## Werkwijze
Typ de regels letterlijk over, beginnend bij het begin van de records en doorlopend tot en met de regel met "## Special Thanks".

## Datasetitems
____________________

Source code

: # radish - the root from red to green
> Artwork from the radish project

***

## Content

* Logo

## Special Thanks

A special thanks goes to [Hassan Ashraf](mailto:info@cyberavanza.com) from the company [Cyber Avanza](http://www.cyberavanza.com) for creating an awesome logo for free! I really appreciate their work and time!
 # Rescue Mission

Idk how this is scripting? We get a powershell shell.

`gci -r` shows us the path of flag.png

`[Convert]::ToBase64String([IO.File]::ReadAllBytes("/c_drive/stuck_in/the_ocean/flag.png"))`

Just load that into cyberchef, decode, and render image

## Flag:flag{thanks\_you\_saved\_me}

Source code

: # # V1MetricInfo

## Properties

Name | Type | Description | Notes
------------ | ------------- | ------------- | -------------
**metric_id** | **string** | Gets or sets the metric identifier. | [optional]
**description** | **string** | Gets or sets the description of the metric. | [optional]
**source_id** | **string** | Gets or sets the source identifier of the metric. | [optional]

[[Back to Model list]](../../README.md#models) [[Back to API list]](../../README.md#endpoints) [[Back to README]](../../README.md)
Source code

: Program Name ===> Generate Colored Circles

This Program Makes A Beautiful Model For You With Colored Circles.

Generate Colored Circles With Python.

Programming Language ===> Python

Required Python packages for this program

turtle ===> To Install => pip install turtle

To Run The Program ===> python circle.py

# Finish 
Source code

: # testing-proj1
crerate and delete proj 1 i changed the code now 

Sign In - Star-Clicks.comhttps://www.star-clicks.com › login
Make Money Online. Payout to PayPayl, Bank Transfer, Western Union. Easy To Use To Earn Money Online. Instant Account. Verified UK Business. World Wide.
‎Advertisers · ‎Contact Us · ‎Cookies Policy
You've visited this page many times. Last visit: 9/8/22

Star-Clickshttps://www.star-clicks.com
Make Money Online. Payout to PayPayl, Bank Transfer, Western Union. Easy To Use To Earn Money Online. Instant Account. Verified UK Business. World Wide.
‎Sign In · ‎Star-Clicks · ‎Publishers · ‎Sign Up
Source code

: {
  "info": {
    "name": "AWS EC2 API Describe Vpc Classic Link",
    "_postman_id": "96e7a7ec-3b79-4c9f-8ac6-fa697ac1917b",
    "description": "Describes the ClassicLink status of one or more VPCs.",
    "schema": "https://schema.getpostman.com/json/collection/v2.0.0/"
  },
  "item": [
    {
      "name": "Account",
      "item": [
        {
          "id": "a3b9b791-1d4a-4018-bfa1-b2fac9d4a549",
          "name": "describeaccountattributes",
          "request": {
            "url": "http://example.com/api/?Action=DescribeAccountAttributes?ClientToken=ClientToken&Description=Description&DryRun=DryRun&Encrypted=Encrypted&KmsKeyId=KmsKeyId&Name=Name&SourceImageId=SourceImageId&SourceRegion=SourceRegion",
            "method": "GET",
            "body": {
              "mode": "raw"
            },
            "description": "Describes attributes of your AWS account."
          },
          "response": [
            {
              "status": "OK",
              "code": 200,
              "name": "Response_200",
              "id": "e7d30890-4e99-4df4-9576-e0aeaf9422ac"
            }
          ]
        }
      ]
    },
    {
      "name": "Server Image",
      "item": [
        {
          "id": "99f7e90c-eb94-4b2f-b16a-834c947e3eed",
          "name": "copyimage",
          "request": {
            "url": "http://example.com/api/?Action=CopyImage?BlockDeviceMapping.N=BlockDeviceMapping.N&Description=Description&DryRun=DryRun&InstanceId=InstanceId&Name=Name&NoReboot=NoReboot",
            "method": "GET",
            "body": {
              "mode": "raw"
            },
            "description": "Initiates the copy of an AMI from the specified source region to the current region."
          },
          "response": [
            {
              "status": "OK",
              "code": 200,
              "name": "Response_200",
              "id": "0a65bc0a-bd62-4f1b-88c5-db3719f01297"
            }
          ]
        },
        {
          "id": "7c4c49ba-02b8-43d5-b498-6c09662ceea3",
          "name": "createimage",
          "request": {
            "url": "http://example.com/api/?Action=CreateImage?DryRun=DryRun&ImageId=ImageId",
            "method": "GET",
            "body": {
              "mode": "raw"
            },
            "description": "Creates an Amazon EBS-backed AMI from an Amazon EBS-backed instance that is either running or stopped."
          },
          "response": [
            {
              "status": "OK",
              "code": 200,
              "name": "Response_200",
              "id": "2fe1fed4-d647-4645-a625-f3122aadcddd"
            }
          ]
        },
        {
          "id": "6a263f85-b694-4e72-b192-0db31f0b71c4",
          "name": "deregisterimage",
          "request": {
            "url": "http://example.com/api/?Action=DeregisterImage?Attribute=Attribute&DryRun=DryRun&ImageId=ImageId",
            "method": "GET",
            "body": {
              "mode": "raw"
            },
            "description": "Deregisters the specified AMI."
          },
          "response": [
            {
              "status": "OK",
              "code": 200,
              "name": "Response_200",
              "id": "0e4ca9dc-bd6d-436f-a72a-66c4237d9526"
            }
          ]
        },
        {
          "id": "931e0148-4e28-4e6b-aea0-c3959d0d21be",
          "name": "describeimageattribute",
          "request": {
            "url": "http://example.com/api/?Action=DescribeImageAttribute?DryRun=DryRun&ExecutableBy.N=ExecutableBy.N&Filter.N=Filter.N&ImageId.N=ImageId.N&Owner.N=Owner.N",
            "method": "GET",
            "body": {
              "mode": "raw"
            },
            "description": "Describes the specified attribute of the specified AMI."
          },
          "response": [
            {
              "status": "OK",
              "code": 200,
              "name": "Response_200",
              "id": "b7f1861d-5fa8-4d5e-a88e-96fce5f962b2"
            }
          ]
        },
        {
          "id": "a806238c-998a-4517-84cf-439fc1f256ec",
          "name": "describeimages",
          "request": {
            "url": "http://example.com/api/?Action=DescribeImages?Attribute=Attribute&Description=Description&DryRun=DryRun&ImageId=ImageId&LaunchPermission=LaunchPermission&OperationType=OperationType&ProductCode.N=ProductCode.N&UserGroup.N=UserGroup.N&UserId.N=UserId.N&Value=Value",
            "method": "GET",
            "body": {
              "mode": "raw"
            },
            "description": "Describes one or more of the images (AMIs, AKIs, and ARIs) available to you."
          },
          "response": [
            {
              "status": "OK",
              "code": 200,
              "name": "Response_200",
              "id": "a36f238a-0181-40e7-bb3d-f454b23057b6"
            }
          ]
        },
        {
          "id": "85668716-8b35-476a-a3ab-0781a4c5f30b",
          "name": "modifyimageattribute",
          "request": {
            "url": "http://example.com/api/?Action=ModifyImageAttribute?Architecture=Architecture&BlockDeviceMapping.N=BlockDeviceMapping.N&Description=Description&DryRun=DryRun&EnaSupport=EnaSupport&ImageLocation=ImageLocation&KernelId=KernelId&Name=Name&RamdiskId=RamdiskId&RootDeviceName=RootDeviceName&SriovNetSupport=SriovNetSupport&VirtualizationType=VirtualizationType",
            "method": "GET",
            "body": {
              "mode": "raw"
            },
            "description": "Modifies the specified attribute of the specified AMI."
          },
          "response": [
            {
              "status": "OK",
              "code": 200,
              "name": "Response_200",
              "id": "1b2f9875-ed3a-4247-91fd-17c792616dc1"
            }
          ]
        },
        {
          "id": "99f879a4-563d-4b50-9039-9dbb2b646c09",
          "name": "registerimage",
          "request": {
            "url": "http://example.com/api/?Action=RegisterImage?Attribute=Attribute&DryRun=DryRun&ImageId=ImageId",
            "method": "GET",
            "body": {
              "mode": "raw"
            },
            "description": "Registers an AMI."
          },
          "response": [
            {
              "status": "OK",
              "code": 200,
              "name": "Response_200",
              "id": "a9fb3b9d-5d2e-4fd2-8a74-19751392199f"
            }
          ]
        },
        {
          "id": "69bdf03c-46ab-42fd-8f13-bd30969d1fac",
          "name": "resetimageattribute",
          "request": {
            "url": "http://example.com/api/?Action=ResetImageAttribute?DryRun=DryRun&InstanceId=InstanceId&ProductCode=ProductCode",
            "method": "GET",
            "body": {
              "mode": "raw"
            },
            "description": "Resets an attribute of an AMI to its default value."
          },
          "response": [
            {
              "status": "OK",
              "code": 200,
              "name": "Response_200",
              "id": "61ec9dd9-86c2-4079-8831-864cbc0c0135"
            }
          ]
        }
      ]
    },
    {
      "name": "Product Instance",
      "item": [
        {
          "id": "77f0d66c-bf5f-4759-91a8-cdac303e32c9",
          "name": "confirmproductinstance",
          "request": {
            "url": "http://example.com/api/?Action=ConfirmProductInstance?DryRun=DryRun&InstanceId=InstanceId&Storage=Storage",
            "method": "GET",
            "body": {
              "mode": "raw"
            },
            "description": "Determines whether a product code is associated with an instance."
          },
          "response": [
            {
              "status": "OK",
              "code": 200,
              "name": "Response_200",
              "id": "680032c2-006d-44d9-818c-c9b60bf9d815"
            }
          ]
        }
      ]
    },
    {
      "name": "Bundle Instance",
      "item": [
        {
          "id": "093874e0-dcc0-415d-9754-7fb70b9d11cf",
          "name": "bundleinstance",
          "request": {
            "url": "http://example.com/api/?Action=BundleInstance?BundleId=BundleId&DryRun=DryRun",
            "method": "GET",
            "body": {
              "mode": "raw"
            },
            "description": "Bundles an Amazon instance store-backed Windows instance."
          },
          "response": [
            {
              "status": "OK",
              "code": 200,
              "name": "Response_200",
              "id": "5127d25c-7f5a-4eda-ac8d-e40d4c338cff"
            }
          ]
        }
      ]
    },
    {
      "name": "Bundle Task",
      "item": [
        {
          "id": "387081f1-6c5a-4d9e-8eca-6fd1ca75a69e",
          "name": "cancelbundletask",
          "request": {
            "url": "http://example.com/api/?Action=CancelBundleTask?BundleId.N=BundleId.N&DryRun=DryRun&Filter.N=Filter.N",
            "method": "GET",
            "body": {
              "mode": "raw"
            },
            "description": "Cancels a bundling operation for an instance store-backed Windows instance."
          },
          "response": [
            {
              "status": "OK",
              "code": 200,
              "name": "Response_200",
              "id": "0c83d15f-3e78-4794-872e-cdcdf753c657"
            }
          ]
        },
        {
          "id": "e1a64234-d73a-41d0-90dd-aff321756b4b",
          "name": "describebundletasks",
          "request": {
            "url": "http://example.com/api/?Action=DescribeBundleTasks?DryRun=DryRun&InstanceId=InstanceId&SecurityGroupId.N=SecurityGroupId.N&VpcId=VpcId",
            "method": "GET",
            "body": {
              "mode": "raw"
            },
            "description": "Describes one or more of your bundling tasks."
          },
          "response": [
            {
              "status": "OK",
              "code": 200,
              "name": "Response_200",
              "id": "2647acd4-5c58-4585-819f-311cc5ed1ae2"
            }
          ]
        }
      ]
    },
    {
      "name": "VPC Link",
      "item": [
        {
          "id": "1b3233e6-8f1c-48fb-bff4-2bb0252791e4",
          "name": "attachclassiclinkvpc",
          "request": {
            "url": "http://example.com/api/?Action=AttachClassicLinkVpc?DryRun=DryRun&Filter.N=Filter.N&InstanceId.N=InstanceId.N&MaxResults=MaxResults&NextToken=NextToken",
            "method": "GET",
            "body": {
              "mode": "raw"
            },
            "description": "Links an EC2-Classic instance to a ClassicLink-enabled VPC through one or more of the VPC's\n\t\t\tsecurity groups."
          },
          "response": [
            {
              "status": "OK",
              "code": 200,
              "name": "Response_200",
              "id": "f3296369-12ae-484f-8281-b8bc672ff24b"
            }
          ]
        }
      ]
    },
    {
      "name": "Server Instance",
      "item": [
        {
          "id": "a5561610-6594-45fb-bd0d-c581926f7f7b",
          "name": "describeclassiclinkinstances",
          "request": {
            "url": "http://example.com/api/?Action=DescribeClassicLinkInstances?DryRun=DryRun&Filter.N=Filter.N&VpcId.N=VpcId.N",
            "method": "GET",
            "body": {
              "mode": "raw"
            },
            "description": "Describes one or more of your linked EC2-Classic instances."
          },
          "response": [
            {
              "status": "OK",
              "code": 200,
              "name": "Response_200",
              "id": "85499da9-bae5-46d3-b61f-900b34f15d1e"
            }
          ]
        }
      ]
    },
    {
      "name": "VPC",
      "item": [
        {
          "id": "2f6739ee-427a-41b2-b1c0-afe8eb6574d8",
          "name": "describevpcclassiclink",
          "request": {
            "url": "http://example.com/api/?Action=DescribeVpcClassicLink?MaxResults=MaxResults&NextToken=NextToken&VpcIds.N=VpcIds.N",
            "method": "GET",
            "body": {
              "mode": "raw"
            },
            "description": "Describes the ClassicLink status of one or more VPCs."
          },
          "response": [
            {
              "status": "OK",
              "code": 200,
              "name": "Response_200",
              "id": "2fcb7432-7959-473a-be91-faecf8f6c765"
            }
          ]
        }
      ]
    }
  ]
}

____________________

## Resultaat
Source code

: # radish - the root from red to green
> Artwork from the radish project

***

## Content

* Logo

## Special Thanks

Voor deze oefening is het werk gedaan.